Exercise details –
Lines from the beginning of the data below through the one containing "spruce tree at (104, 23, 144, 133): 2319" are to be printed exactly as they appear.

Start of Dataset excerpts

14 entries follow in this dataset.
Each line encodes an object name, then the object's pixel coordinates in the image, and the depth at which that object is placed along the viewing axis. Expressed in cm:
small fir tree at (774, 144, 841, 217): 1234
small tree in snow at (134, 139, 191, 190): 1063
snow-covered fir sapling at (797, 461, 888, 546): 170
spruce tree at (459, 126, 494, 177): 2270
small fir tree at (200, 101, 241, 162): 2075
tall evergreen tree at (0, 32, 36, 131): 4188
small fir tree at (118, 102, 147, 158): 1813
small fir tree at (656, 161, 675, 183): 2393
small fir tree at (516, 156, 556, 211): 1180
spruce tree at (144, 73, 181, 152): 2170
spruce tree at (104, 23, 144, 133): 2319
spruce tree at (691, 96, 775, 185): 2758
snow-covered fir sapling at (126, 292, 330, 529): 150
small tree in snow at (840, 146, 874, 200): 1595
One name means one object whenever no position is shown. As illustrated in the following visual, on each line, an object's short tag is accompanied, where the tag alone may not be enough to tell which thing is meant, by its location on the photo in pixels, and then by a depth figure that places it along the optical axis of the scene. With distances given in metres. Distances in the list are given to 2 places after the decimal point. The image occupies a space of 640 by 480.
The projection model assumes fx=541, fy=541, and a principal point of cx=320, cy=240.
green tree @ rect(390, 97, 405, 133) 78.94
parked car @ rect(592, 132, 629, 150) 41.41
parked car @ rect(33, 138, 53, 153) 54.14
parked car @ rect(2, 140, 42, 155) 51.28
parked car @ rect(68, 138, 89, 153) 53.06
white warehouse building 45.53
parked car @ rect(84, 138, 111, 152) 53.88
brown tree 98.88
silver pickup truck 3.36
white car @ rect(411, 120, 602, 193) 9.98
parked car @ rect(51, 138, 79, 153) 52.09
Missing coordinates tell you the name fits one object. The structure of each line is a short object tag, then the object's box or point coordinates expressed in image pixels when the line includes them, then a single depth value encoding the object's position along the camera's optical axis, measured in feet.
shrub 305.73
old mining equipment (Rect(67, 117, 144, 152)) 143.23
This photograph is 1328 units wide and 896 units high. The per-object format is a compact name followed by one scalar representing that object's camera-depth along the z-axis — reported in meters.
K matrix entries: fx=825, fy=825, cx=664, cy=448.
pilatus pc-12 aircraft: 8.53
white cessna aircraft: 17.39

End of Dataset excerpts

Written answer –
14 entries follow in this dataset.
Each line encodes an object name, then the object's pixel coordinates in the image, and the depth at which that object is placed along the viewing axis. Expressed in cm:
small fir tree at (774, 144, 841, 217): 1234
small tree in snow at (134, 139, 191, 190): 1063
snow-covered fir sapling at (797, 461, 888, 546): 170
spruce tree at (459, 126, 494, 177): 2270
small fir tree at (200, 101, 241, 162): 2075
tall evergreen tree at (0, 32, 36, 131): 4188
small fir tree at (118, 102, 147, 158): 1813
small fir tree at (656, 161, 675, 183): 2393
small fir tree at (516, 156, 556, 211): 1180
spruce tree at (144, 73, 181, 152): 2170
spruce tree at (104, 23, 144, 133): 2319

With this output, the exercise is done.